(Data to examine begins)

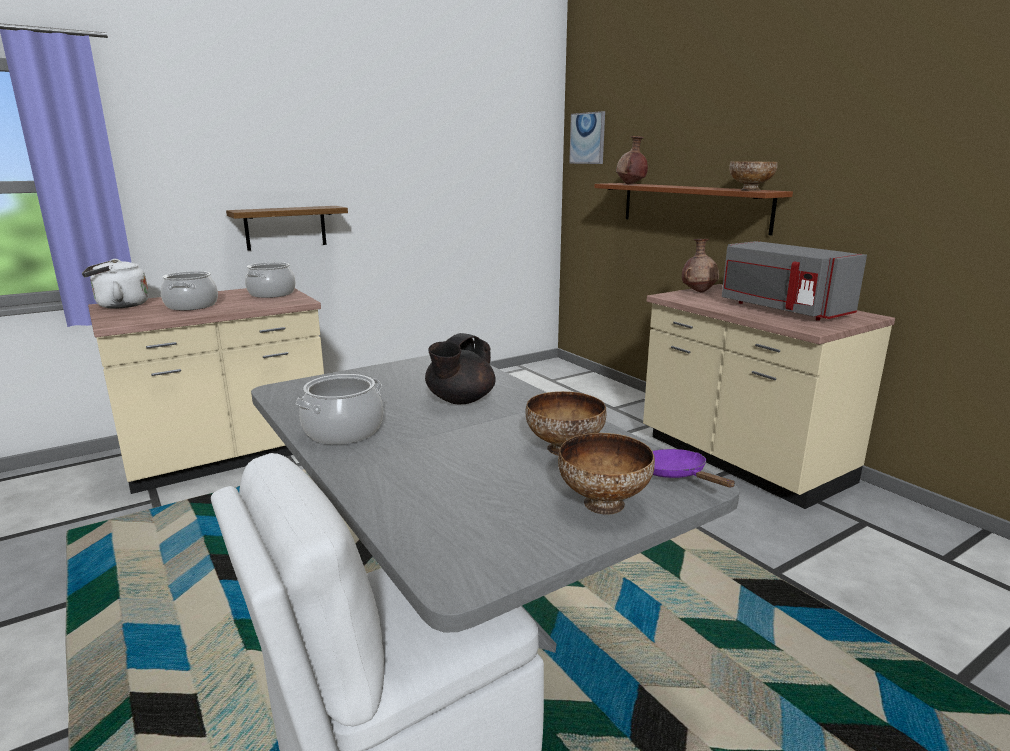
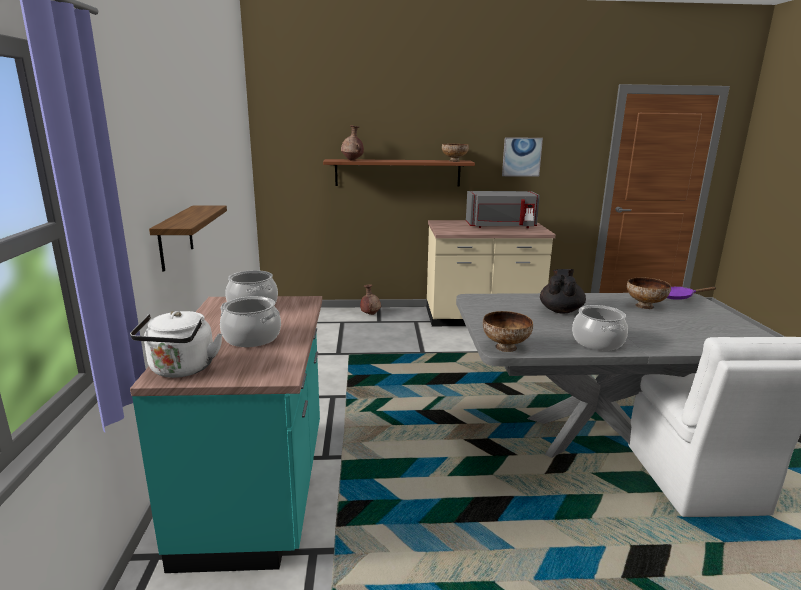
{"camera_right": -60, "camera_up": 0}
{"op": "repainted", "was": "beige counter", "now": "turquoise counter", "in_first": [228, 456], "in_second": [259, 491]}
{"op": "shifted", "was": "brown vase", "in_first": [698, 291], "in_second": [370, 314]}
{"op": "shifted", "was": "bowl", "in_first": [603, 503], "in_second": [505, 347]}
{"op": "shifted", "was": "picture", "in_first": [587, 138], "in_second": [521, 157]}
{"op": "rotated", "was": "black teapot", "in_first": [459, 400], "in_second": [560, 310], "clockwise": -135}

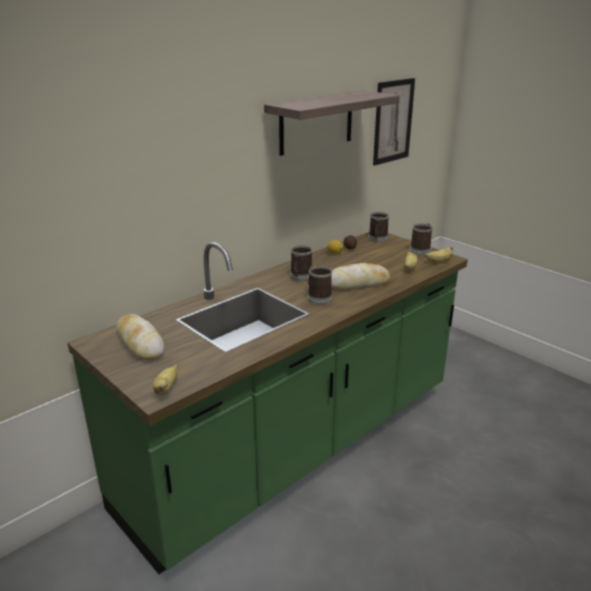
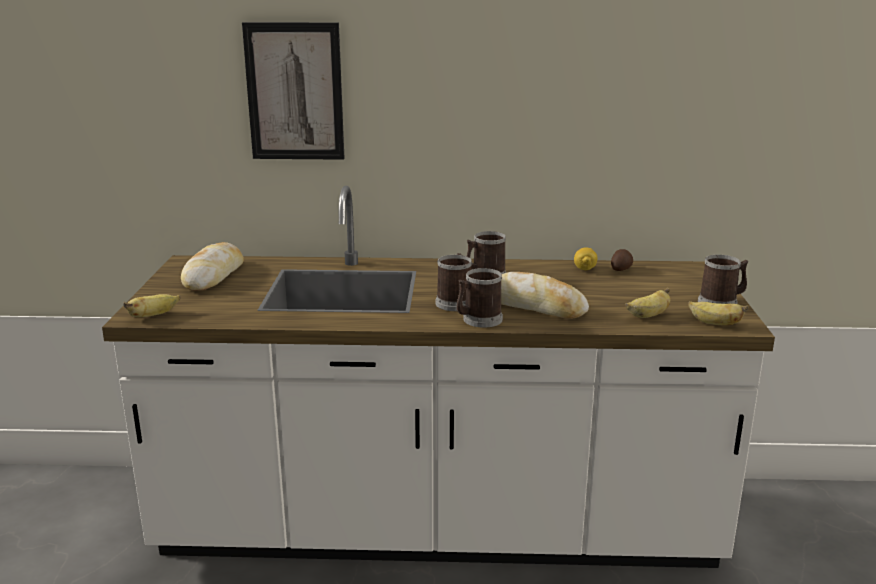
{"camera_right": 45, "camera_up": -5}
{"op": "repainted", "was": "green counter", "now": "white counter", "in_first": [295, 447], "in_second": [438, 528]}
{"op": "shifted", "was": "picture", "in_first": [393, 121], "in_second": [295, 92]}
{"op": "shifted", "was": "mug", "in_first": [377, 239], "in_second": [478, 320]}
{"op": "gone", "was": "shelf", "in_first": [316, 122]}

(Data to examine ends)

• **Problem statement**:
Output every line of the records exactly, excluding all pictures.

• **Solution**:
{"camera_right": -60, "camera_up": 0}
{"op": "repainted", "was": "beige counter", "now": "turquoise counter", "in_first": [228, 456], "in_second": [259, 491]}
{"op": "shifted", "was": "brown vase", "in_first": [698, 291], "in_second": [370, 314]}
{"op": "shifted", "was": "bowl", "in_first": [603, 503], "in_second": [505, 347]}
{"op": "shifted", "was": "picture", "in_first": [587, 138], "in_second": [521, 157]}
{"op": "rotated", "was": "black teapot", "in_first": [459, 400], "in_second": [560, 310], "clockwise": -135}

{"camera_right": 45, "camera_up": -5}
{"op": "repainted", "was": "green counter", "now": "white counter", "in_first": [295, 447], "in_second": [438, 528]}
{"op": "shifted", "was": "picture", "in_first": [393, 121], "in_second": [295, 92]}
{"op": "shifted", "was": "mug", "in_first": [377, 239], "in_second": [478, 320]}
{"op": "gone", "was": "shelf", "in_first": [316, 122]}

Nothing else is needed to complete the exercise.